リウマチ熱とは、A群β溶血性連鎖球菌(溶連菌)が引き起こす咽頭炎・扁桃炎を適切に治療しなかった場合に、発症から2〜4週間後に起こる全身性の炎症性疾患です。感染自体ではなく、溶連菌に対する免疫応答が自己の組織を攻撃する「分子擬態」のメカニズムによるものと考えられています。
主な症状はジョーンズ基準(改訂版)という診断基準に基づいて評価されます。大基準と小基準に分類され、大基準には以下のものが含まれます。

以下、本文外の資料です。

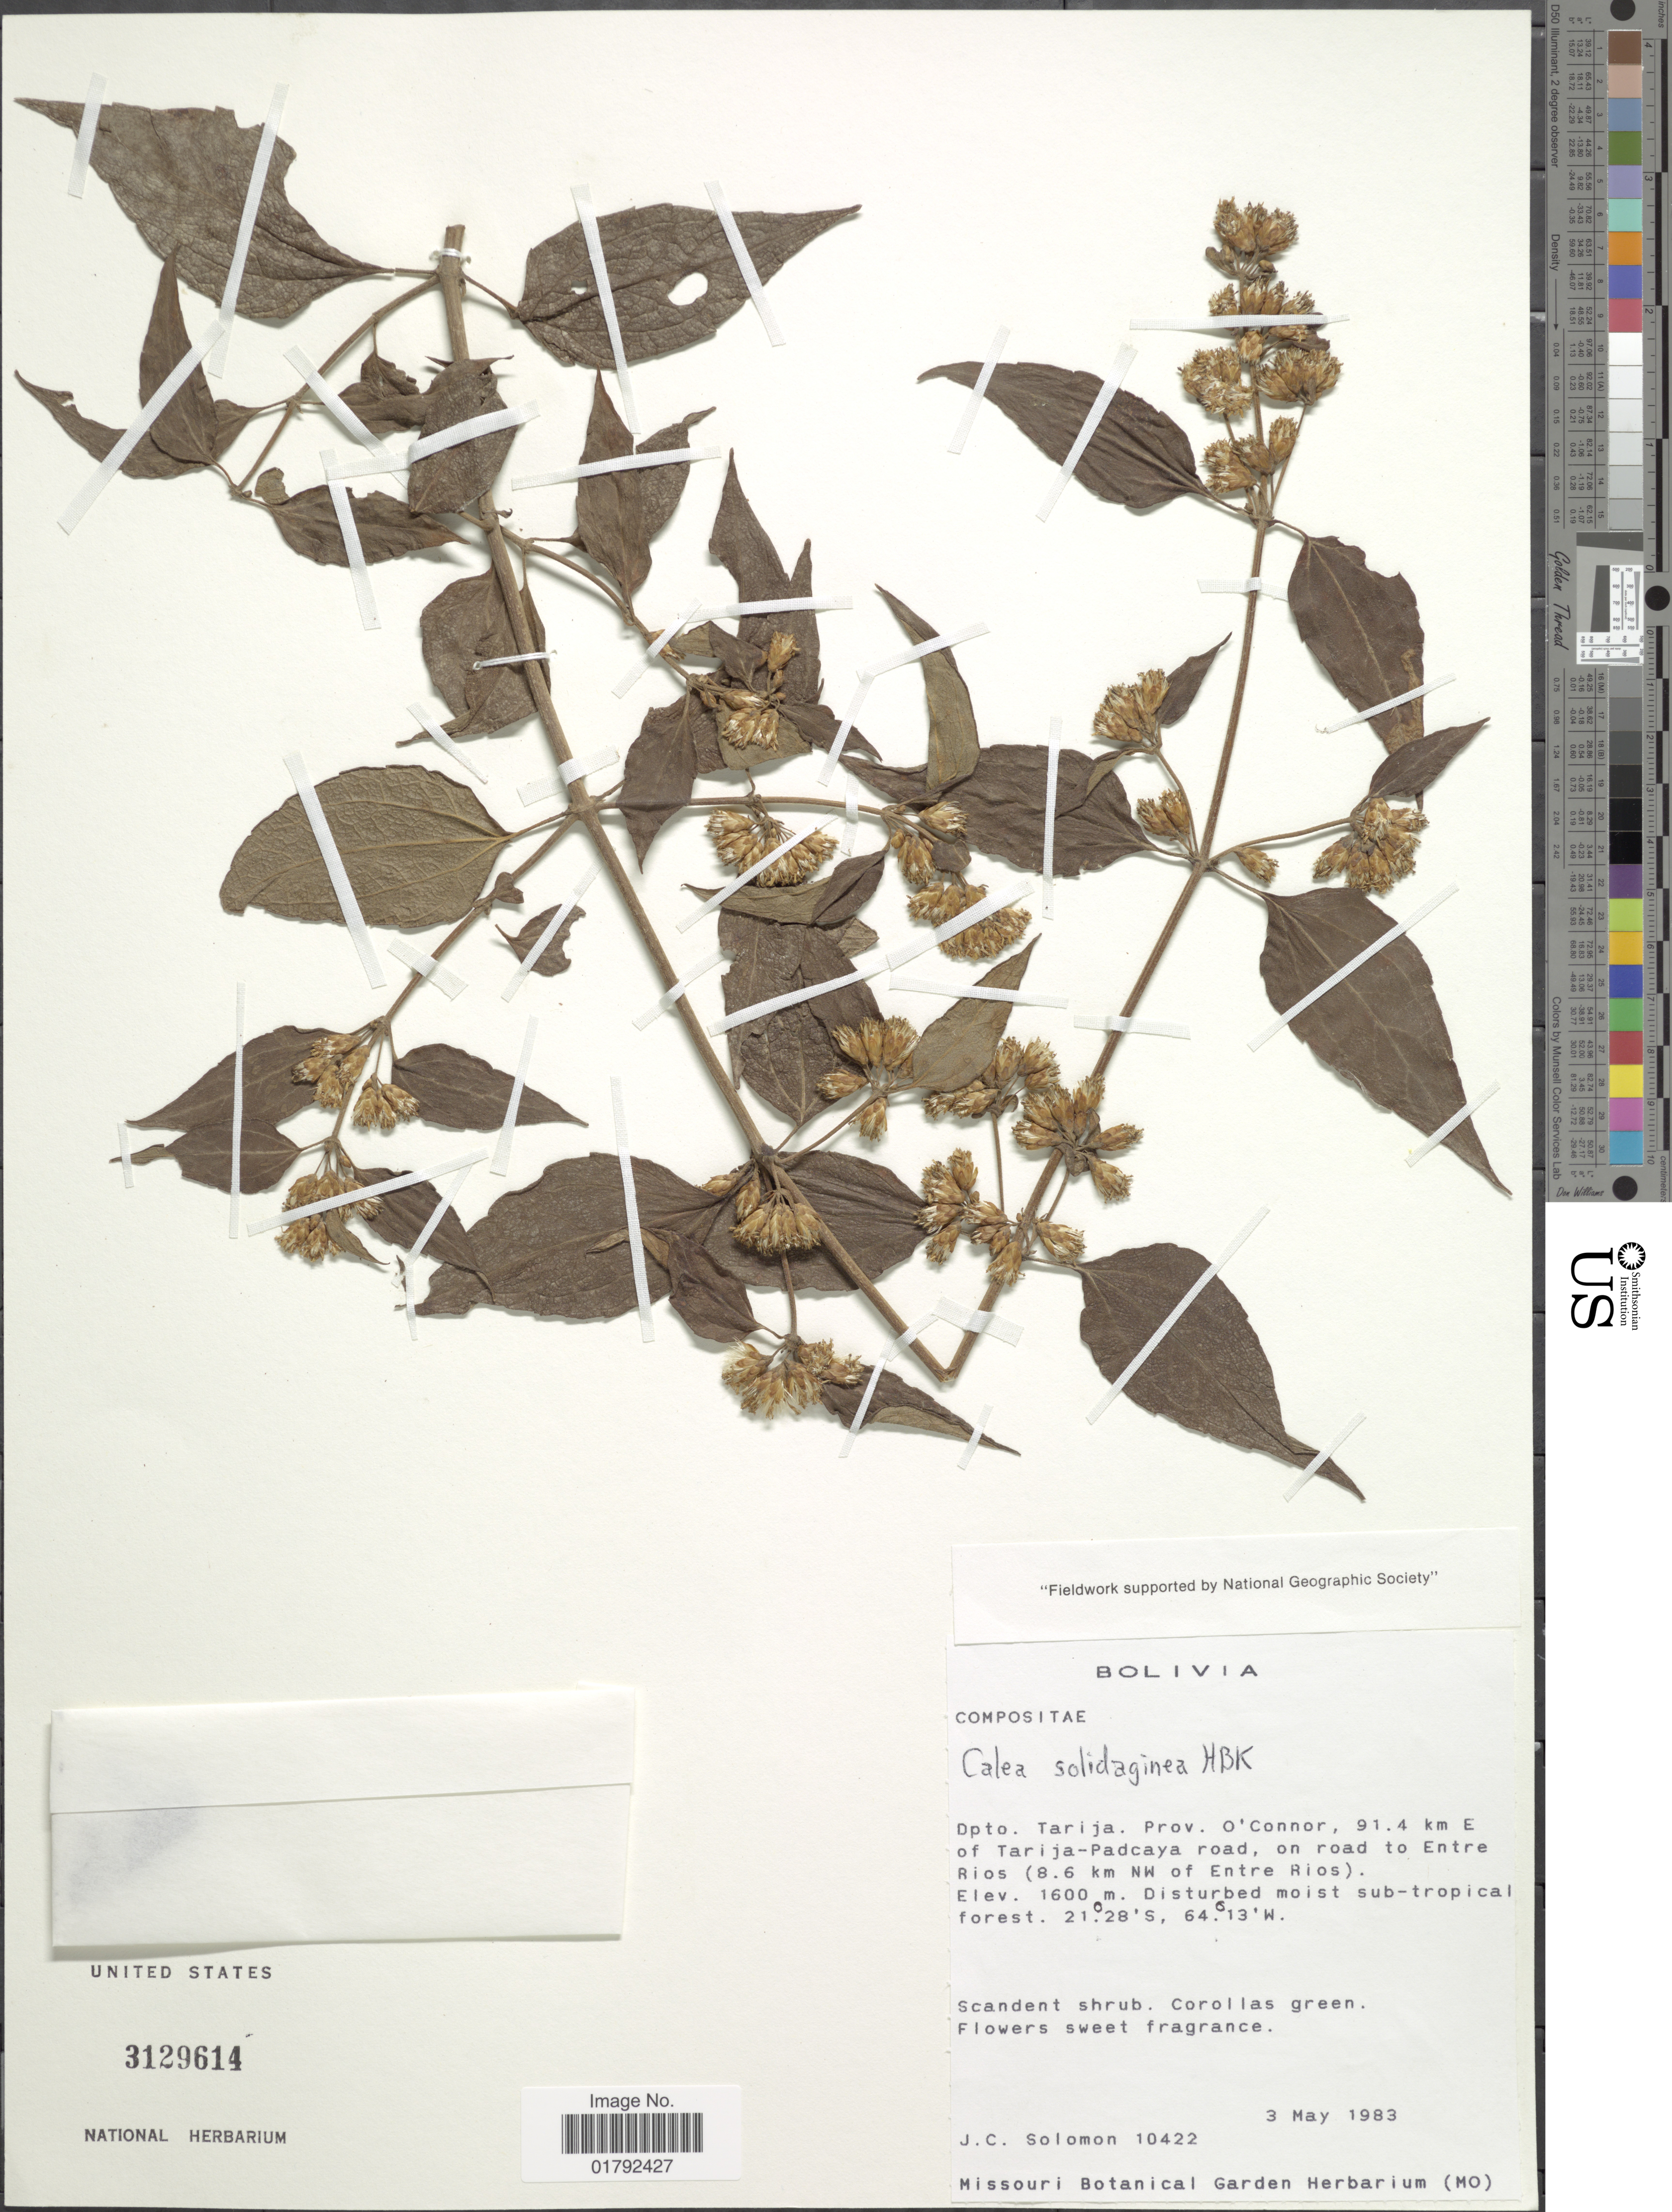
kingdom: Plantae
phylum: Tracheophyta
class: Magnoliopsida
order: Asterales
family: Asteraceae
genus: Calea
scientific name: Calea solidaginea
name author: Kunth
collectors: J. C. Solomon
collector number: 10422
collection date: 1983-05-03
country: Bolivia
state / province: Tarija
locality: Prov. O'Connor, 91.4 km E of Tarija-Padcaya road, on road to Entre Rios (8.6 km NW of Entre Rios).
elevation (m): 1600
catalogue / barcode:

- 心炎:弁膜炎(特に僧帽弁)・心筋炎・心外膜炎。繰り返す発症で慢性リウマチ性心疾患に移行するリスクがある
- 多発関節炎:大関節を遊走する移動性の関節炎。腫脹・発赤・疼痛を伴う
- 舞踏病(シデナム舞踏病):不随意運動・情緒不安定
- 輪状紅斑:皮膚の輪状・地図状の発疹
- 皮下結節:骨の突出部に生じる小さな硬い結節
急性期治療にはペニシリン系抗菌薬による溶連菌の除菌と、アスピリンやステロイドによる炎症の抑制が行われます。最も重要な予後規定因子は心炎の程度であり、弁膜症が残存すると慢性リウマチ性心疾患へ進展します。再発を繰り返すほど心臓への影響が蓄積するため、数年間にわたるペニシリンによる二次予防(再発防止)が行われます。
使い方・例文
子どもが溶連菌咽頭炎を放置した後に高熱・膝の腫れ・胸部症状が現れ、リウマチ熱と診断されて入院治療を受ける例が報告されています。